Program hosts 120 young Sinologists this year

By Xi Yi | China Daily | Updated: 2017-09-21 09:34

Program hosts 120 young Sinologists this year

Scholars interact in the Visiting Program for Young Sinologists in Beijing. [Photo provided to China Daily]

Ana Jovanovic learned about China from books she read in high school in the 1990s in Serbia. During one summer break back then, she found the novel Imperial Woman by the celebrated late author Pearl S. Buck.

Jovanovic was fascinated by the novel on China's last empress, Cixi, for its depiction of the ancient country.

After reading the book, Jovanovic looked for other works about China and later chose Chinese as her major subject in college.

Eventually, she came to know about Chinese writers such as Lu Xun, Lao She and Ba Jin.

"It's interesting that I was drawn to China studies by reading an American author (Buck) first," Jovanovic, 41, says in Beijing.

The lecturer of Chinese at the University of Belgrade is among 120 scholars who are in China now as part of the Visiting Program for Young Sinologists, an annual project launched by the Ministry of Culture and the Chinese Academy of Social Sciences in 2014.

The program's Beijing session this year has 27 foreign participants whose studies cover Chinese arts, language, history and politics, among other fields.

"The program aims to give young Sinologists an opportunity to know more about China," says Zhu Qi, deputy director of the international liaison department of the Ministry of Culture.

Over Sept 11-13, young Sinologists listened to lectures by prominent Chinese scholars, such as historian Ge Jianxiong and international relations expert Jin Canrong, and discussed many topics with them.
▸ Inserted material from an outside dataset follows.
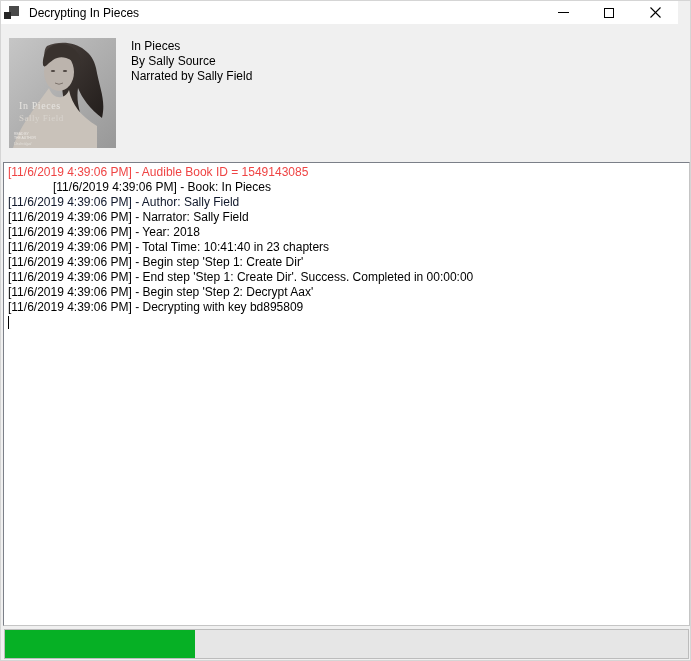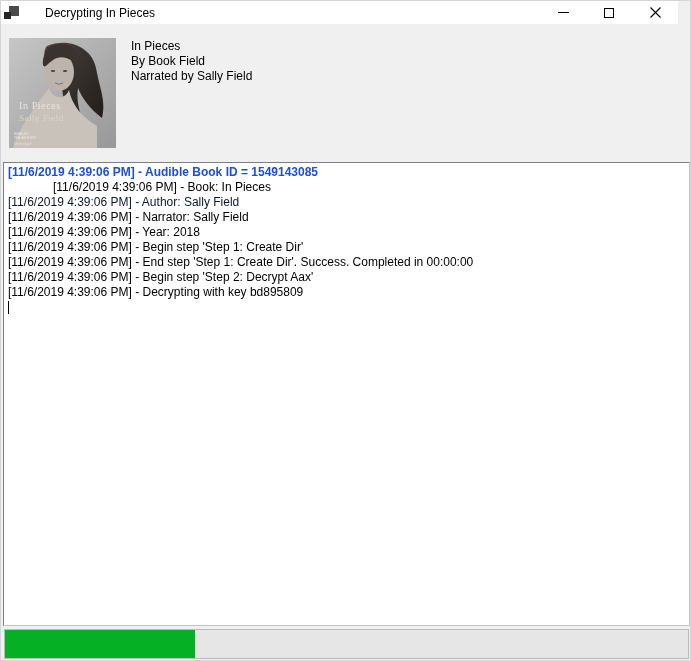"Decrypting In Pieces" .titlebar { gap: 16px -> none }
The visiting scholars will be conducting shortterm individual studies at different research institutions, including the National Library of China, Chinese National Academy of Arts and Beijing Language and Culture University.

From Sunday to Wednesday, they will go on a field trip to rural parts of Jiangxi province to study traditional Chinese culture and folklore.
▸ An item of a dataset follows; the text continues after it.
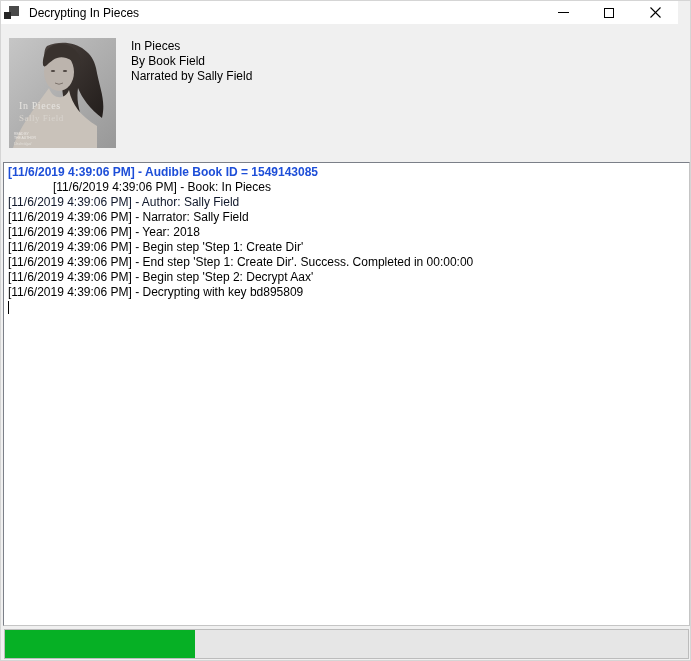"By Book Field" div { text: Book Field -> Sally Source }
Meanwhile, Shanghai is hosting similar seminars through Saturday and Xi'an in Shaanxi province through Tuesday.

A group of scholars on the program have also visited Zhengzhou in Henan province.

This year's program began in July and ends on Sept 30.

"When we started the program, there were only 30 participants, and it was only in Beijing," says Zhu, adding that in future the program might be expanded and a fund launched to sponsor China-related projects by foreign scholars.

"It's my first time in Beijing, and I am thankful for this opportunity," says Gjon Borici, who studies international relations in Albania.

His book Albanian-Chinese Relations During the Cold War was published in 2016.

"I just donated one copy to the National Library of China," Borici adds.